Но можно ли себе представить, что в изверившейся, лежащей в руинах Европе кто-либо не посчитает безумием предлагаемое спасение через «чистые идеи», «чистое сознание»? А ведь единственно за ними Гуссерль признает абсолютное существование. Тем не менее Гуссерля радует, что «есть еще люди на этой мрачной земле. Если бы их не было, я бы все равно не пал духом и постарался бы построить их образно (эйдетически), будучи твердо убежден, что чисто поставленные идеи должны произвести соответствующих им живых людей».

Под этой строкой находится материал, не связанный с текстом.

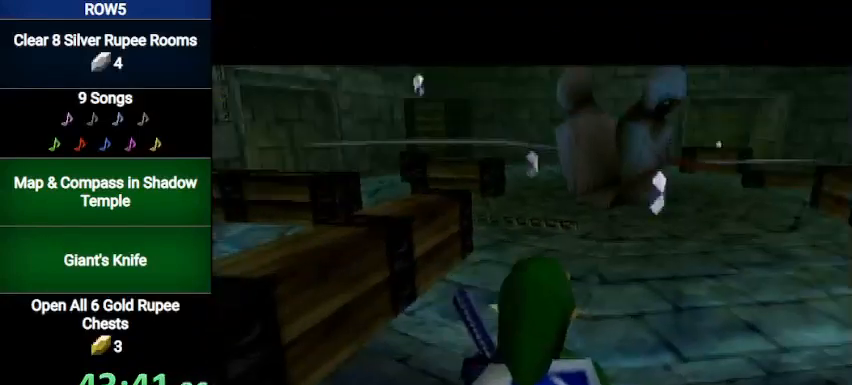
Gameplay with a controller (Nintendo layout); each line is a JSON object with the inputs held at the frame after it. "events" lists button and stick changes between this image and that frame as [ms after this image, input, new state], when the widget could be followed in between. Not read: L3 R3.
{"buttons": [], "left_stick": "up", "right_stick": "center", "events": [[67, "A", "down"], [300, "A", "up"]]}
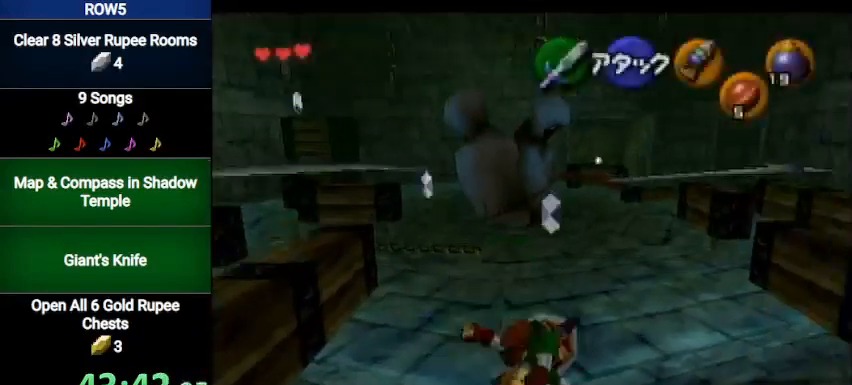
{"buttons": ["A"], "left_stick": "up", "right_stick": "center", "events": [[234, "A", "down"]]}
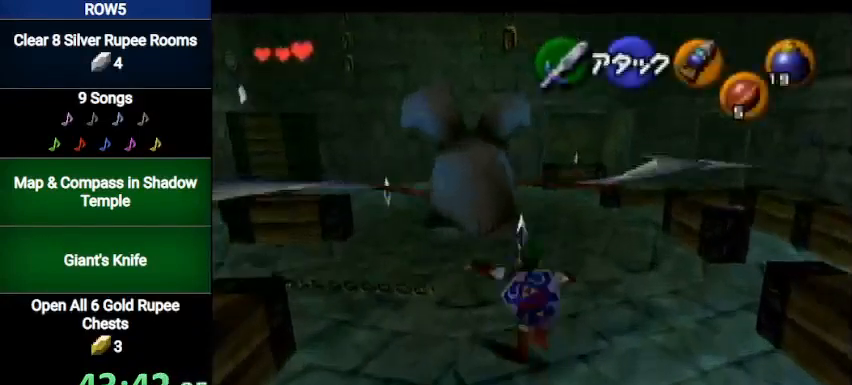
{"buttons": [], "left_stick": "left", "right_stick": "center", "events": [[33, "A", "up"], [233, "left_stick", "up-left"], [434, "left_stick", "left"]]}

По Гуссерлю, культура не может сама себя излечить после тяжелейшего кризиса. Для этого необходимо усилие. И врачевание может быть только с помощью строгой науки, априорно основанной на идеях (феноменах), – феноменологии. Ведь в каждой земной вещи и каждом живой сущности просвечивает ее идея. Именно после страшной войны, когда человек по макушку погрузился в собственную потерянность, начисто отлучившись от морали, спасти может лишь этический идеал.
«...Третий семестр, с тех пор как распустили войска, я вновь читаю перед... переполненными аудиториями. Гунны возвратились с полей – и что за гунны! – пишет Гуссерль. – За 30 лет у меня не было такой аудитории, движимой такой голодной тоской по идеалам, столь всерьез устремленных, столь сильно жаждущих религиозно-этического импульса, исполненных тяги к строгой... научно основательной философии и такой ненависти к фразе... и всякой кажимости».
Единственным идеалом, по Гуссерлю, для преобразования жизни – индивидуальной, общественной, жизни отдельной нации и всего, в данном случае европейского, человечества – является этический идеал.